Department of Epidemiology, School of Public Health and Jiangsu Key Laboratory of Preventive and Translational Medicine for Geriatric Diseases, Medical College of Soochow University, Suzhou, China.
School of Nursing, Medical College of Soochow University, Suzhou, China.
Eur J Neurol. 2021 Aug;28(8):2543-2551. doi: 10.1111/ene.14878. Epub 2021 May 14.
Elevated serum matrix metalloproteinase-8 (MMP-8) concentrations are associated with high risk of vascular disease, but the causality remains unclear. A two-sample Mendelian randomization (MR) study was performed to examine the causal effect of serum MMP-8 concentrations on the risk of ischaemic stroke, ischaemic stroke subtypes and coronary artery disease.
Ten independent single-nucleotide polymorphisms related to serum MMP-8 concentrations were identified as instrumental variables from a genome-wide association study of 6049 European subjects. Genetic association estimates for ischaemic stroke were obtained from the Multiancestry Genome-wide Association Study of Stroke consortium with 446,696 European individuals. The inverse-variance weighted method was applied to assess the causal associations of serum MMP-8 with ischaemic stroke and its subtypes in the main analysis.
No significant causal association was observed for MMP-8 levels with total ischaemic stroke, large artery stroke or cardioembolic stroke. Genetically determined 1 - unit higher log-transformed serum MMP-8 concentration was associated with an increased risk of small vessel stroke (odds ratio 1.25; 95% confidence interval 1.12-1.39; p < 0.001). In secondary analysis, a similar adverse impact was reported for MMP-8 on coronary artery disease (odds ratio 1.05; 95% confidence interval 1.01-1.10; p = 0.017). Sensitivity analyses further confirmed the relationship between serum MMP-8 level and small vessel stroke and coronary artery disease. Mendelian randomization Egger regression showed no evidence of pleiotropic bias.

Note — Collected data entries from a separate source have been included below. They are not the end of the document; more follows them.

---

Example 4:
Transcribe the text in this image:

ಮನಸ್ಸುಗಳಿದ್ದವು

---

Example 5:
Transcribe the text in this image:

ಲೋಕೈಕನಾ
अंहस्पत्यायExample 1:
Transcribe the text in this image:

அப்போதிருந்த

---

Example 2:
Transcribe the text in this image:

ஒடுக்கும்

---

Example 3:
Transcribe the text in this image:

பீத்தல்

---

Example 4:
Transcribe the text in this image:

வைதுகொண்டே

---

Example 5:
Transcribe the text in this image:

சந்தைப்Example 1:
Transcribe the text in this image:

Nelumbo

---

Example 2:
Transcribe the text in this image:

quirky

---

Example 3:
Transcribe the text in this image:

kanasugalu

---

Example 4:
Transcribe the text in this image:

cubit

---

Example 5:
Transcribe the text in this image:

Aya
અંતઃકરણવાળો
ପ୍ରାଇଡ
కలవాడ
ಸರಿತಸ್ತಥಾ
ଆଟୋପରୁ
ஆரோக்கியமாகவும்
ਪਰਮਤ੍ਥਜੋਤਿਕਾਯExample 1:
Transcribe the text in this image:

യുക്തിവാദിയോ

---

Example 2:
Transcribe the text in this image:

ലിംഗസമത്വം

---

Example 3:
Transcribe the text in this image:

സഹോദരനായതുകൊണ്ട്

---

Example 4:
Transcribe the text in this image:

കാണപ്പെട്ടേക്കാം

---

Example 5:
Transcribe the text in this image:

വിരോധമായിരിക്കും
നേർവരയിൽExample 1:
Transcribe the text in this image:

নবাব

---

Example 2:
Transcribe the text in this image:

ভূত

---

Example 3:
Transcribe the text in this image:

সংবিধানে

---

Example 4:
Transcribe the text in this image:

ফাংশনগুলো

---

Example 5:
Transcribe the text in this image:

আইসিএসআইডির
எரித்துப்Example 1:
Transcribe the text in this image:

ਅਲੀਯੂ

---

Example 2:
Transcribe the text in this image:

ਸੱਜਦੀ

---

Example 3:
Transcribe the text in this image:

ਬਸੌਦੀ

High serum MMP-8 concentrations were causally associated with increased risks of small vessel stroke and coronary artery disease. The mechanism underlying the effect of serum MMP-8 on the vascular system requires further investigation.
血清基质金属蛋白酶-8(MMP-8)浓度升高与血管疾病的高风险相关,但因果关系尚不清楚。进行了一项两样本孟德尔随机化(MR)研究,以检验血清 MMP-8 浓度对缺血性卒中、缺血性卒中亚型和冠心病风险的因果影响。

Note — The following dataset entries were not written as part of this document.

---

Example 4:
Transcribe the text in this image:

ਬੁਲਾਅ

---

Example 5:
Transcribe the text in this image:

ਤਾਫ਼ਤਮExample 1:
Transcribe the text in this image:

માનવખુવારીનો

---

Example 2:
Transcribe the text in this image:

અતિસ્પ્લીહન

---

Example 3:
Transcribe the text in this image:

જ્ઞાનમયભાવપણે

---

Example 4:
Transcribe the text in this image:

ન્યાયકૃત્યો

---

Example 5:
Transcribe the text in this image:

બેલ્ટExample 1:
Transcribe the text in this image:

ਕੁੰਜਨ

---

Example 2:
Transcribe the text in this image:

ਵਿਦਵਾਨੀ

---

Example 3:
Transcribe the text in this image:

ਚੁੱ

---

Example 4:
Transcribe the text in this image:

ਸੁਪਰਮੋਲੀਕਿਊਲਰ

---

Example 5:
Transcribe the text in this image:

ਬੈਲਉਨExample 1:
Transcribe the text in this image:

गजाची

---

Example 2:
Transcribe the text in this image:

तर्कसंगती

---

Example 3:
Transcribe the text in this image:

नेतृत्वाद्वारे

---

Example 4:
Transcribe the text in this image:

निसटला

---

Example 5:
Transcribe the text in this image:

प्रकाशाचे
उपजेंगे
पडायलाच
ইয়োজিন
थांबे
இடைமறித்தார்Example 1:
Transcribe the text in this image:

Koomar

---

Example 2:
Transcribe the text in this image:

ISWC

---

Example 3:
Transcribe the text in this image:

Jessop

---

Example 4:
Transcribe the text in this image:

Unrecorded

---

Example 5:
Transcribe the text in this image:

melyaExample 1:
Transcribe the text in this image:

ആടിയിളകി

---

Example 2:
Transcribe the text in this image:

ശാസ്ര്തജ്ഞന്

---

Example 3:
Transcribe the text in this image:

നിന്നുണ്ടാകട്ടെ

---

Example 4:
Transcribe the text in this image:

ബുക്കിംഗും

从 6049 名欧洲受试者的全基因组关联研究中确定了 10 个与血清 MMP-8 浓度相关的独立单核苷酸多态性作为工具变量。缺血性卒中的遗传关联估计值来自多民族全基因组关联研究中风联盟,其中包括 446696 名欧洲个体。在主要分析中,应用逆方差加权法评估血清 MMP-8 与缺血性卒中和其亚型的因果关联。
MMP-8 水平与总缺血性卒中、大动脉卒中和心源性栓塞性卒中之间没有显著的因果关联。遗传上确定的 1 个单位更高的对数转换血清 MMP-8 浓度与小血管卒中风险增加相关(优势比 1.25;95%置信区间 1.12-1.39;p<0.001)。在二次分析中,MMP-8 对冠心病也有类似的不利影响(优势比 1.05;95%置信区间 1.01-1.10;p=0.017)。敏感性分析进一步证实了血清 MMP-8 水平与小血管卒中和冠心病之间的关系。孟德尔随机化 Egger 回归未显示出存在偏倚的证据。
高血清 MMP-8 浓度与小血管卒中和冠心病风险增加有因果关系。血清 MMP-8 对血管系统的影响的机制需要进一步研究。